### [Assignment]
The answer is the full listing below, copied exactly, with its pictures omitted.

↓↓↓

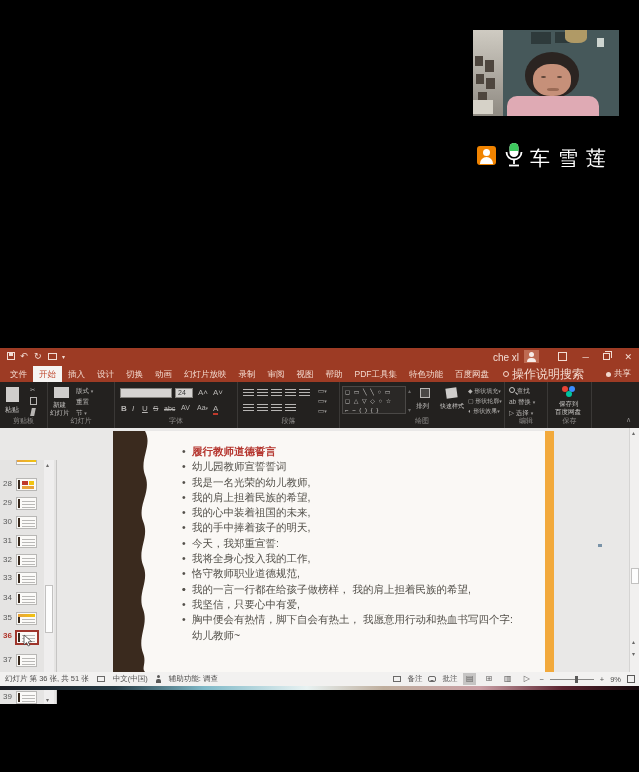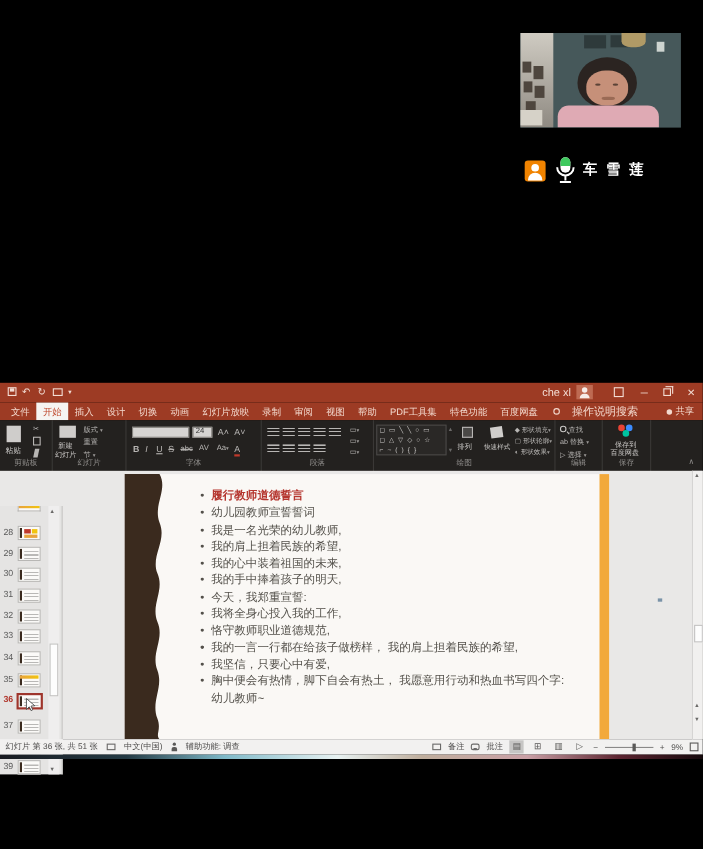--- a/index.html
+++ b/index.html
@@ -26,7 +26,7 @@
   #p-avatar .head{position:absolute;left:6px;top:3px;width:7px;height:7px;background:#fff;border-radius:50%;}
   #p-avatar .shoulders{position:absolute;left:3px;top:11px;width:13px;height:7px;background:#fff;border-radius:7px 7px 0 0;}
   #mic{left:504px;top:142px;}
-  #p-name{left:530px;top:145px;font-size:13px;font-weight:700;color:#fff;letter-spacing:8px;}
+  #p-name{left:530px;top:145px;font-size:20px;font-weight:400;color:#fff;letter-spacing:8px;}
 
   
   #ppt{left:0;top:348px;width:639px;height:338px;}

↑↑↑

### [Result for this exercise]
--- a/index.html
+++ b/index.html
@@ -26,7 +26,7 @@
   #p-avatar .head{position:absolute;left:6px;top:3px;width:7px;height:7px;background:#fff;border-radius:50%;}
   #p-avatar .shoulders{position:absolute;left:3px;top:11px;width:13px;height:7px;background:#fff;border-radius:7px 7px 0 0;}
   #mic{left:504px;top:142px;}
-  #p-name{left:530px;top:145px;font-size:13px;font-weight:700;color:#fff;letter-spacing:8px;}
+  #p-name{left:530px;top:145px;font-size:20px;font-weight:400;color:#fff;letter-spacing:8px;}
 
   
   #ppt{left:0;top:348px;width:639px;height:338px;}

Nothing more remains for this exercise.